If a tree falls in the forest and no one hears it does it really make a sound?
In the same vein, if the NCAA didn’t release a men’s basketball tournament bracket, would anyone hear radio talk shows in early March?
Oh, it’s a relentless din we hear during conference tournaments week as the throats argue among themselves and with listeners about one seeds, two seeds, three seeds, four seeds. Everything but Johnny’s apple seeds. Then again, they’d probably talk about Johnny and his apple seeds if you called in and brought it up.
Anyway, before Kansas met Oklahoma in the semifinals of the Big 12 tournament on Saturday afternoon, the throats and some print media as well were babbling that the Jayhawks were on the cusp of a two seed and a return trip to Kemper Arena next weekend.
With about 5,000 tickets for the first- and second-round NCAA games at Kemper unsold, it was reasoned that either Iowa State famed for its fan-flocking or Kansas would be sent to Kemper for ticket purposes, and since Iowa State had already been embarrassed by Baylor, well that left Kansas.
Then the Jayhawks washed up on shore against Oklahoma in Saturday’s semifinals and, all of a sudden, nobody had the faintest idea which venue Kansas would visit at the whims of the NCAA poohbahs.
“It could even be Timbuktu,” one press room wag uttered.
“Isn’t that,” another pundit countered, “somewhere near Boise?”
Not that it matters. To tell the truth, the Jayhawks will be better off if they aren’t sent to Kemper Arena. Too much pressure. Everyone would expect them to win there and, as Oklahoma proved, they aren’t bulletproof in the aging West Bottoms barn.
Saturday’s loss to Oklahoma reinforced the two nagging questions basketball observers have about Roy Williams’ 13th edition on Mount Oread.
Was Saturday’s loss just another example of what happens when Kansas faces a team that plays real defense? Oklahoma is quick and athletic, and defensive athleticism has given Kansas fits during the last couple of seasons.
Two, does Kansas have enough depth to run the NCAA two-games-in-three-days gantlet? Putting it another way, does Kansas have any depth, or where is Marlon London when you need him?
When Kenny Gregory, who fouls about as often as you see a duck on a bicycle, shockingly picked up his fifth foul with five minutes remaining Saturday, Williams replaced him with former mop-up man Brett Ballard, now the third guard by default.
Kirk Hinrich played 38 minutes on Saturday and Jeff Boschee 37. That’s too many minutes especially after each starting guard had logged about 30 minutes each the day before against Kansas State. Hinrich and Boschee would never admit it, but they had to have been weary down the stretch against Oklahoma.

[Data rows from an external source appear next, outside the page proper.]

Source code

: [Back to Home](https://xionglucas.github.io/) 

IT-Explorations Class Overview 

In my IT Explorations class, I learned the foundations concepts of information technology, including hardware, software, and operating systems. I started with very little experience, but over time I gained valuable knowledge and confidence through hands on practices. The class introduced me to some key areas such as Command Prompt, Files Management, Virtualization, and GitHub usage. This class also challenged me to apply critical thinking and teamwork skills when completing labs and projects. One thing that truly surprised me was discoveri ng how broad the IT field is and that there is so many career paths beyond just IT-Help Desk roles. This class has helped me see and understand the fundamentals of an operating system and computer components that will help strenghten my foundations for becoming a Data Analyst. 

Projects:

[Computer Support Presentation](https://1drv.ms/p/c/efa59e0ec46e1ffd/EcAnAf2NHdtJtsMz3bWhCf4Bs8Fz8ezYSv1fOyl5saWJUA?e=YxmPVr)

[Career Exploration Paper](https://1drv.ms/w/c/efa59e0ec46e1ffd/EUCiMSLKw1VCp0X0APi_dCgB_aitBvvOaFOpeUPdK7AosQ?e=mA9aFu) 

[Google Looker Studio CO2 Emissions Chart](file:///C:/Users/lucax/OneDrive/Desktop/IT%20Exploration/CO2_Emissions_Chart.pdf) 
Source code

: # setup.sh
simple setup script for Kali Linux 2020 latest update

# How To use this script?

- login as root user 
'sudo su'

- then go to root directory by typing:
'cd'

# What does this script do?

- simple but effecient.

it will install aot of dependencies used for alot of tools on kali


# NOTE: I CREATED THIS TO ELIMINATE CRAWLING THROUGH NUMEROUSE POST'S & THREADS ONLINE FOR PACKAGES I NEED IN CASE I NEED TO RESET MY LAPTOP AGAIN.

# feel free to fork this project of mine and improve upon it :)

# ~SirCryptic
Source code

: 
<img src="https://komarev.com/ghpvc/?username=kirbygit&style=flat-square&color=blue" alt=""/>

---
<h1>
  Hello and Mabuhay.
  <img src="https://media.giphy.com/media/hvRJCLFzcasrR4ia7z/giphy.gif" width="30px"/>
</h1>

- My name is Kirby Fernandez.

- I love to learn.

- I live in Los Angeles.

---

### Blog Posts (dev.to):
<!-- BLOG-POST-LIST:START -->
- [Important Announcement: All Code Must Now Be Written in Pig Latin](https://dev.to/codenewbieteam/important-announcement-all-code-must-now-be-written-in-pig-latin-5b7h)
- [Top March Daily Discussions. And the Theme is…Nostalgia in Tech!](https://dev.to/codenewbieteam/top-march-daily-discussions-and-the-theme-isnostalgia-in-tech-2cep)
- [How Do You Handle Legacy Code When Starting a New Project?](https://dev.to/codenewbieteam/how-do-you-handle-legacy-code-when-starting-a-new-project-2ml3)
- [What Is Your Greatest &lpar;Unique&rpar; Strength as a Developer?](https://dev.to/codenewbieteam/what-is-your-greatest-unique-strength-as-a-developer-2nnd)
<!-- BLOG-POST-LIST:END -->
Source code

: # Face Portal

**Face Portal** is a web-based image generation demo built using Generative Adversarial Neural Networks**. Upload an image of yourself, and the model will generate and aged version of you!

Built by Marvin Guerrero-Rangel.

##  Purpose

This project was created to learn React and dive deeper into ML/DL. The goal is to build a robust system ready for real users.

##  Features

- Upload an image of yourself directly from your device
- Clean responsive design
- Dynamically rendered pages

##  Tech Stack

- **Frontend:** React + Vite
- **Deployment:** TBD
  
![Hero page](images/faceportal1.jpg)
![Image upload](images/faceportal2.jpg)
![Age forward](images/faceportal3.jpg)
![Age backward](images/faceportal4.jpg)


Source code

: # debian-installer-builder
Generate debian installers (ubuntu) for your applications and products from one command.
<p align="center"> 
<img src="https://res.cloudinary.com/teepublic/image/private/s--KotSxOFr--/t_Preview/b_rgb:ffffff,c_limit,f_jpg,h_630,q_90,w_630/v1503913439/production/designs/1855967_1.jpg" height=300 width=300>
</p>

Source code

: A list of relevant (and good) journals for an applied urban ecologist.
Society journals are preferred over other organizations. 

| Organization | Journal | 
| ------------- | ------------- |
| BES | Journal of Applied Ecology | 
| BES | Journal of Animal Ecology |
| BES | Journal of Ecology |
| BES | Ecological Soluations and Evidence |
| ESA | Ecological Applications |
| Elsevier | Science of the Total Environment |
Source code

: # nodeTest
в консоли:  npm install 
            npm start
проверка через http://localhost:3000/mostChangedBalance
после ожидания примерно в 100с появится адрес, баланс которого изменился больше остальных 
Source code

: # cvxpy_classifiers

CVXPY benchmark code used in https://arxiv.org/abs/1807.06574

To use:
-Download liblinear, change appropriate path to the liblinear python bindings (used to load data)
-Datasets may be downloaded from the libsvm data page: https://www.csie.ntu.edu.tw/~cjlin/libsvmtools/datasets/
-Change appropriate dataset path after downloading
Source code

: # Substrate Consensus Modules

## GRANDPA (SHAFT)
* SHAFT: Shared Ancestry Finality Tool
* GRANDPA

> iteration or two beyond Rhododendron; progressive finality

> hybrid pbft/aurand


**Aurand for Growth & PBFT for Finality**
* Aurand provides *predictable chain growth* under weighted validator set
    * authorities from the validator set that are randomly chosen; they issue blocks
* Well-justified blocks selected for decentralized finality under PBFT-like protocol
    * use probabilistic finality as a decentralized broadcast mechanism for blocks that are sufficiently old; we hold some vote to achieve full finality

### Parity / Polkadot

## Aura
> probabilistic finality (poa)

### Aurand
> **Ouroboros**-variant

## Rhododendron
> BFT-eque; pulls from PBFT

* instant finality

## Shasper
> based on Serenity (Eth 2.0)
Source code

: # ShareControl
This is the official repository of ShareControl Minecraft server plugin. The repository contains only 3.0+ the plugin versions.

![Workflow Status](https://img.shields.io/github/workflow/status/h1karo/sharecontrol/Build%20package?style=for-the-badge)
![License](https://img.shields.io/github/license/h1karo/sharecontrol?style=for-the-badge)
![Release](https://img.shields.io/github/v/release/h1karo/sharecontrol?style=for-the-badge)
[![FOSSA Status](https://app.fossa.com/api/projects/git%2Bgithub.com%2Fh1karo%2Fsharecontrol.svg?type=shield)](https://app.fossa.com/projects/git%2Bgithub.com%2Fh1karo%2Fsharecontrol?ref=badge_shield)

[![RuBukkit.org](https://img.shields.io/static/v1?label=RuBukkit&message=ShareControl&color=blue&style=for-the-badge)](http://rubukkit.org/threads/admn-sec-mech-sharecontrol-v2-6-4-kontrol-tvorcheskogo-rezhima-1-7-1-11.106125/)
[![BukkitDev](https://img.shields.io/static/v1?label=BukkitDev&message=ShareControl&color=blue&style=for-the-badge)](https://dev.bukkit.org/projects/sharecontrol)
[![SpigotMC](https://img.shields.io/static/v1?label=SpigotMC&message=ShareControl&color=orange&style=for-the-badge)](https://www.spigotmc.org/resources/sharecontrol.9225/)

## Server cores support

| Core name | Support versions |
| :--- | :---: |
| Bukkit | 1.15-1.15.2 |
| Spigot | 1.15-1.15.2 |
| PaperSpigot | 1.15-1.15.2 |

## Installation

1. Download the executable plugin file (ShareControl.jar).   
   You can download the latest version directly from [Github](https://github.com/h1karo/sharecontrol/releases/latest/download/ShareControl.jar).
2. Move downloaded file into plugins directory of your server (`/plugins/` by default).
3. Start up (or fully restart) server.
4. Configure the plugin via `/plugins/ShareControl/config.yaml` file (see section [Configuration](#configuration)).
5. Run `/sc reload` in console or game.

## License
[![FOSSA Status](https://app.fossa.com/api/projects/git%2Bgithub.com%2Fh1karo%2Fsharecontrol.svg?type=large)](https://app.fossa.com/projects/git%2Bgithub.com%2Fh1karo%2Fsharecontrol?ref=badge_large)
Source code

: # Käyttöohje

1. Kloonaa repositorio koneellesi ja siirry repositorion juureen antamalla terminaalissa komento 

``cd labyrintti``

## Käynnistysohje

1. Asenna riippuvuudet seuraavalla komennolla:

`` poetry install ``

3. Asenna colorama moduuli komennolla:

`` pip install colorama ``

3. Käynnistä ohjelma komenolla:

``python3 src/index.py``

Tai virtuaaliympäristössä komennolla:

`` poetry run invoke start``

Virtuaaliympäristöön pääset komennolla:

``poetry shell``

Also, the OU game supplied no evidence that big men Drew Gooden, Nick Collison and Eric Chenowith are bread-and-butter back-to-back performers. Gooden had two field goals in the first 4 1/2 minutes and none the rest of the way. Chenowith had three, all in the first half. Both of Collison’s two-pointers came in the second half, but he looked out of sync throughout.
If Saturday was foreshadowing, then Kansas is in serious danger of extending its skein of second-round NCAA Tournament exits to four.